Изредка встречались присевшие под деревьями люди: шли, остановились перевести дух, замерзли. Лошади от них уже не шарахались. Казаки не считали нужным подъезжать.
Надеялись вместе с основной армией додавить французский арьергард. О последнем ходили легенды. Говорили, что Бонапарт доверил его Храбрейшему из Храбрых, Золотогривому Льву Нею – больше некому. Хотя и дулся на маршала после Бородина. Де, тот требовал пособить Старой гвардией у Семеновских флешей, и победа будет брошена к ногам императора.
– Не вижу причины в таком рискованном шахматном ходе за тысячи лье от Парижа, – якобы ответил Наполеон, продолжая перекусывать жареной картошкой с луком.
– Так передайте ему, – заорал на вестового вечно неуравновешенный Ней, – что он дождется поражения, коль хочет играть в шахматы на поле боя! Он больше не полководец. Пусть убирается в Тюильри и там корчит монарха! А воевать предоставит нам!
Тогда Бонапарт промолчал. Но, уходя из Москвы, вверил арьергард норовистому льву. Армия разваливалась на куски, и прикрывать ее хвост поручили шести тысячам храбрецов. Была и гвардия.
– Поздно! Поздно! – кричал Ней. Но его и в первый раз никто не слушал. Всем было известно, что маршал думает кончиком шпаги. Если вообще думает.

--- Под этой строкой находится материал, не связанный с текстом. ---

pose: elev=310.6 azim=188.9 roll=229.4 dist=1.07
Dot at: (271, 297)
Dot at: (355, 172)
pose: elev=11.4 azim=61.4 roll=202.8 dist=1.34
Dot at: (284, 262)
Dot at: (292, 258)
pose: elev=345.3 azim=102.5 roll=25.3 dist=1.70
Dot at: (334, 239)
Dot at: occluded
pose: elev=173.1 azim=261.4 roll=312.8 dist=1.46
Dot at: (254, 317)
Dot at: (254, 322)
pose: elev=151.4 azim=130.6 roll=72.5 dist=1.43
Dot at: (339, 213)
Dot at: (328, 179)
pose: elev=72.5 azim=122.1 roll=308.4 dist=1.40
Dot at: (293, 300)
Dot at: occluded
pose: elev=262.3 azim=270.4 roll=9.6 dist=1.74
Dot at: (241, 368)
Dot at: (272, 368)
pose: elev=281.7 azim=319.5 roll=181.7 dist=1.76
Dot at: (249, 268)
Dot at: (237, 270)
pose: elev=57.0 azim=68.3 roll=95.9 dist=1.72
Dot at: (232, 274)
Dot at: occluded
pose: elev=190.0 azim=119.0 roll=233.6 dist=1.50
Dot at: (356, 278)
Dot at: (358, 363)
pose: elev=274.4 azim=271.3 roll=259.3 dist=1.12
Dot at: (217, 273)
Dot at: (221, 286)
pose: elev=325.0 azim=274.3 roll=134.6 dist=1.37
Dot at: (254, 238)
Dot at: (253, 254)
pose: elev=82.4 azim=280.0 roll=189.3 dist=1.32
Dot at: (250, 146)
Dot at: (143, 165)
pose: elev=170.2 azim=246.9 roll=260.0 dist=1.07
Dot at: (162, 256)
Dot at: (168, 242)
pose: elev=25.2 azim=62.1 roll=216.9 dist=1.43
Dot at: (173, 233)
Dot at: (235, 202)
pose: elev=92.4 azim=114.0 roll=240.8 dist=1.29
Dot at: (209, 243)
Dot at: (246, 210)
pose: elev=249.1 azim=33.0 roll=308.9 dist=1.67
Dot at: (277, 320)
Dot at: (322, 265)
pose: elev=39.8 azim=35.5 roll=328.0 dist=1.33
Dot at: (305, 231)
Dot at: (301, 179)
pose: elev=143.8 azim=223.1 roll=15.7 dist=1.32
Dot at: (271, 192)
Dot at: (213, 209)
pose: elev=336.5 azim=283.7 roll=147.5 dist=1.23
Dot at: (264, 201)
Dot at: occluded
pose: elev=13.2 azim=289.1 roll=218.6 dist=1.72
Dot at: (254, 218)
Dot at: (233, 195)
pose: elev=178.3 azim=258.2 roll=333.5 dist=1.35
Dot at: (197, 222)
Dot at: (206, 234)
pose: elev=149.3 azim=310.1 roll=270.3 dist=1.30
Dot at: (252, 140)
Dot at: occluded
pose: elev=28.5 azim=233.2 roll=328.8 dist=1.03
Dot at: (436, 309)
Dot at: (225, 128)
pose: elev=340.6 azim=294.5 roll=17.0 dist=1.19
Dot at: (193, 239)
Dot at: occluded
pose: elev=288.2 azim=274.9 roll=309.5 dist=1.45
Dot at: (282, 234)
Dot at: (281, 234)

Наши заключали пари, кто первым возьмет Нея: Платов или Милорадович? Казаки действовали на всех дорогах. А генерал сначала наступил арьергарду на хвост у Дорогобужа, взял город, 600 пленных и четыре пушки. А потом разбил под Крысным. Тогда из корпусов Даву и Богарне легло 10 тысяч. Но еще больше, до тридцати, сдалось в плен, просто встав на колени и сложив оружие. Была ли их судьба лучше, чем у павших товарищей? В морозы и бескормицу живые завидуют мертвым.
Остатки Великой армии свернули к Днепру и проселками, не разбирая дороги, бросились искать переправ.
Ставки возобновились. Милорадович лидировал. У его неприятеля давно кончились порох и патроны. Люди по двадцать раз в день выстраивались в каре, холодным оружием отбивая наскоки казаков.
От Красного ушло только три тысячи во главе с самим Неем. Без пушек, без кавалерии. Пешком. Говорят, слыша на левом фланге удаляющуюся канонаду, Бонапарт обронил:
– У меня в Тюильри триста тысяч франков. Я охотно отдал бы их, только бы Ней вернулся живым. Но он погиб!
В тот момент Милорадович как раз предложил арьергарду льва сдаться по законам военной чести: им оставят оружие и знаки различия.
– Дерьмо! – прогремел в ответ Храбрейший из Храбрых. – Где это видано, чтобы маршал Франции сдавался? У меня в руке шпага! Она выведет меня отсюда!
Это была правда. Три тысячи пробились и уже вечером выбрели к реке. Смертельно усталые люди падали в снег, и наутро, когда Ней затеял переправу, поднялись далеко не все.